Application 18/753,982 is a continuation of application No. 18/159,053, filed on Jan. 24, 2023, granted, now 12,021,859.
Application 18/159,053 is a continuation of application No. 17/131,653, filed on Dec. 22, 2020, granted, now 11,563,735, issued on Jan. 24, 2023.
Application 17/131,653 is a continuation of application No. 16/168,793, filed on Oct. 23, 2018, granted, now 10,873,574, issued on Dec. 22, 2020.
Application 16/168,793 is a continuation of application No. 15/421,358, filed on Jan. 31, 2017, granted, now 10,110,597, issued on Oct. 23, 2018.
Application 15/421,358 is a continuation of application No. 15/096,011, filed on Apr. 11, 2016, granted, now 9,558,360, issued on Jan. 31, 2017.
Application 15/096,011 is a continuation of application No. 14/494,525, filed on Sep. 23, 2014, granted, now 9,313,182, issued on Apr. 12, 2016.
Application 14/494,525 is a continuation of application No. 13/439,827, filed on Apr. 4, 2012, granted, now 8,843,734, issued on Sep. 23, 2014.
Claims priority of provisional application 61/471,682, filed on Apr. 4, 2011.
Prior Publication US 2025/0088500 A1, Mar. 13, 2025
This patent is subject to a terminal disclaimer.
Int.
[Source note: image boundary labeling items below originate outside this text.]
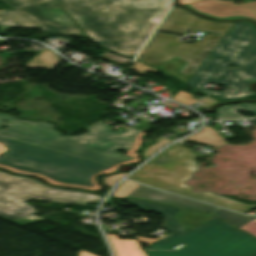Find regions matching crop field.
Masks as SVG:
<instances>
[{
  "label": "crop field",
  "mask_w": 256,
  "mask_h": 256,
  "mask_svg": "<svg viewBox=\"0 0 256 256\" xmlns=\"http://www.w3.org/2000/svg\"><path fill=\"white\" fill-rule=\"evenodd\" d=\"M104 124L99 121L86 127L88 133L79 137H61L50 123L20 121L0 113V127L7 126L0 129V142L9 148L0 155V164L63 183L95 187L91 175L133 159L116 152L130 151L141 131L129 127L112 132Z\"/></svg>",
  "instance_id": "obj_1"
},
{
  "label": "crop field",
  "mask_w": 256,
  "mask_h": 256,
  "mask_svg": "<svg viewBox=\"0 0 256 256\" xmlns=\"http://www.w3.org/2000/svg\"><path fill=\"white\" fill-rule=\"evenodd\" d=\"M36 20L44 34L84 36L56 0H4ZM85 34L108 50L133 58L168 8L169 0H58ZM0 26L41 29L13 9Z\"/></svg>",
  "instance_id": "obj_2"
},
{
  "label": "crop field",
  "mask_w": 256,
  "mask_h": 256,
  "mask_svg": "<svg viewBox=\"0 0 256 256\" xmlns=\"http://www.w3.org/2000/svg\"><path fill=\"white\" fill-rule=\"evenodd\" d=\"M233 23L205 20L172 6L157 30L179 34H183L186 29L220 33L217 36L205 35L206 37L195 44L177 42V36L154 33L137 60L165 71L185 83Z\"/></svg>",
  "instance_id": "obj_3"
},
{
  "label": "crop field",
  "mask_w": 256,
  "mask_h": 256,
  "mask_svg": "<svg viewBox=\"0 0 256 256\" xmlns=\"http://www.w3.org/2000/svg\"><path fill=\"white\" fill-rule=\"evenodd\" d=\"M230 64L238 68L226 69ZM253 81H256V31L250 23L235 22L185 84L208 94L203 87L207 82H215L226 88L212 91L210 96L229 101L255 96L248 87ZM228 89L231 91L227 92Z\"/></svg>",
  "instance_id": "obj_4"
},
{
  "label": "crop field",
  "mask_w": 256,
  "mask_h": 256,
  "mask_svg": "<svg viewBox=\"0 0 256 256\" xmlns=\"http://www.w3.org/2000/svg\"><path fill=\"white\" fill-rule=\"evenodd\" d=\"M176 251H145L147 256H251L256 253V239L233 226L212 218L197 228L165 238L147 249Z\"/></svg>",
  "instance_id": "obj_5"
},
{
  "label": "crop field",
  "mask_w": 256,
  "mask_h": 256,
  "mask_svg": "<svg viewBox=\"0 0 256 256\" xmlns=\"http://www.w3.org/2000/svg\"><path fill=\"white\" fill-rule=\"evenodd\" d=\"M179 149L182 151L178 152ZM195 155L196 153L190 152V149L175 144L153 158L128 178L243 213L255 208L223 196L213 195L211 192H191L192 188L186 186L184 182L197 169L194 162Z\"/></svg>",
  "instance_id": "obj_6"
},
{
  "label": "crop field",
  "mask_w": 256,
  "mask_h": 256,
  "mask_svg": "<svg viewBox=\"0 0 256 256\" xmlns=\"http://www.w3.org/2000/svg\"><path fill=\"white\" fill-rule=\"evenodd\" d=\"M30 198L77 205L102 199L100 195L50 188L32 178L12 176L0 171V217L10 220L37 213L23 202Z\"/></svg>",
  "instance_id": "obj_7"
},
{
  "label": "crop field",
  "mask_w": 256,
  "mask_h": 256,
  "mask_svg": "<svg viewBox=\"0 0 256 256\" xmlns=\"http://www.w3.org/2000/svg\"><path fill=\"white\" fill-rule=\"evenodd\" d=\"M127 197L140 198L144 200L165 203V204L180 206V207L199 210V211H207L237 227L256 218V217H251V216L239 214L236 212H232L229 210L221 209L218 207H214L211 205L203 204L193 200L185 199L182 197H178V196L168 194L162 191H158L142 185L136 188Z\"/></svg>",
  "instance_id": "obj_8"
},
{
  "label": "crop field",
  "mask_w": 256,
  "mask_h": 256,
  "mask_svg": "<svg viewBox=\"0 0 256 256\" xmlns=\"http://www.w3.org/2000/svg\"><path fill=\"white\" fill-rule=\"evenodd\" d=\"M186 6L218 19L248 17L256 20V2L235 5L233 1L203 0Z\"/></svg>",
  "instance_id": "obj_9"
},
{
  "label": "crop field",
  "mask_w": 256,
  "mask_h": 256,
  "mask_svg": "<svg viewBox=\"0 0 256 256\" xmlns=\"http://www.w3.org/2000/svg\"><path fill=\"white\" fill-rule=\"evenodd\" d=\"M125 201L134 203L137 207L141 208L146 212H157L163 214L164 229L169 230L172 235L186 231L185 228L180 224V222L173 216L179 211H181V208L160 205L134 199H128Z\"/></svg>",
  "instance_id": "obj_10"
},
{
  "label": "crop field",
  "mask_w": 256,
  "mask_h": 256,
  "mask_svg": "<svg viewBox=\"0 0 256 256\" xmlns=\"http://www.w3.org/2000/svg\"><path fill=\"white\" fill-rule=\"evenodd\" d=\"M116 256H145L137 240L118 239L117 235L107 234Z\"/></svg>",
  "instance_id": "obj_11"
},
{
  "label": "crop field",
  "mask_w": 256,
  "mask_h": 256,
  "mask_svg": "<svg viewBox=\"0 0 256 256\" xmlns=\"http://www.w3.org/2000/svg\"><path fill=\"white\" fill-rule=\"evenodd\" d=\"M248 111L256 115V106L251 104L225 105L217 110V120H230L237 118H245L238 115L239 111Z\"/></svg>",
  "instance_id": "obj_12"
},
{
  "label": "crop field",
  "mask_w": 256,
  "mask_h": 256,
  "mask_svg": "<svg viewBox=\"0 0 256 256\" xmlns=\"http://www.w3.org/2000/svg\"><path fill=\"white\" fill-rule=\"evenodd\" d=\"M185 140H196L212 147H220L226 143L225 140L214 129L208 126H205L202 131L188 137Z\"/></svg>",
  "instance_id": "obj_13"
},
{
  "label": "crop field",
  "mask_w": 256,
  "mask_h": 256,
  "mask_svg": "<svg viewBox=\"0 0 256 256\" xmlns=\"http://www.w3.org/2000/svg\"><path fill=\"white\" fill-rule=\"evenodd\" d=\"M175 217L181 222L186 229H191L194 226L204 222L205 220L213 217L206 213H199L191 210L184 209L179 212Z\"/></svg>",
  "instance_id": "obj_14"
},
{
  "label": "crop field",
  "mask_w": 256,
  "mask_h": 256,
  "mask_svg": "<svg viewBox=\"0 0 256 256\" xmlns=\"http://www.w3.org/2000/svg\"><path fill=\"white\" fill-rule=\"evenodd\" d=\"M58 61L54 53L45 50L28 62L26 66L31 68L39 66L50 70Z\"/></svg>",
  "instance_id": "obj_15"
},
{
  "label": "crop field",
  "mask_w": 256,
  "mask_h": 256,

Cl. G06F 21/00 (2013.01); G06F 21/60 (2013.01); H04L 9/00 (2022.01); H04L 9/40 (2022.01); H04L 51/08 (2022.01)
CPC H04L 63/083 (2013.01) [G06F 21/602 (2013.01); H04L 9/00 (2013.01); H04L 51/08 (2013.01); H04L 63/0471 (2013.01); H04L 63/06 (2013.01); H04L 63/12 (2013.01); H04L 63/20 (2013.01); G06F 21/00 (2013.01); G06F 21/60 (2013.01); H04L 63/0245 (2013.01)] 20 Claims
OG exemplary drawing
 
1. A method comprising:
providing a document management system managing a plurality of documents wherein the document management system comprises clients and servers;
executing a first policy enforcer program installed on a first client;
at the first client, intercepting by an interceptor code component of the first policy enforcer program a request by an application that is attempting to send a selected document, managed by the document management system, to a second client;
after the interceptor code component intercepts the send request, not allowing the application to send the selected document to the second client, and using a policy engine code component of the first policy enforcer program, evaluating at least one policy associated with the selected document;
as a result of the evaluating, determining that the send request is allowed, and encrypting the selected document using an encryption key from an encryption key ring; and
allowing the application to send the encrypted document to the second client;
causing a second policy enforcer program installed on the second client to intercept a request for access to the encrypted document;
determining that the encrypted document is encrypted; and
with the second policy enforcer program, accessing the encryption key that will allow decryption of the encrypted document.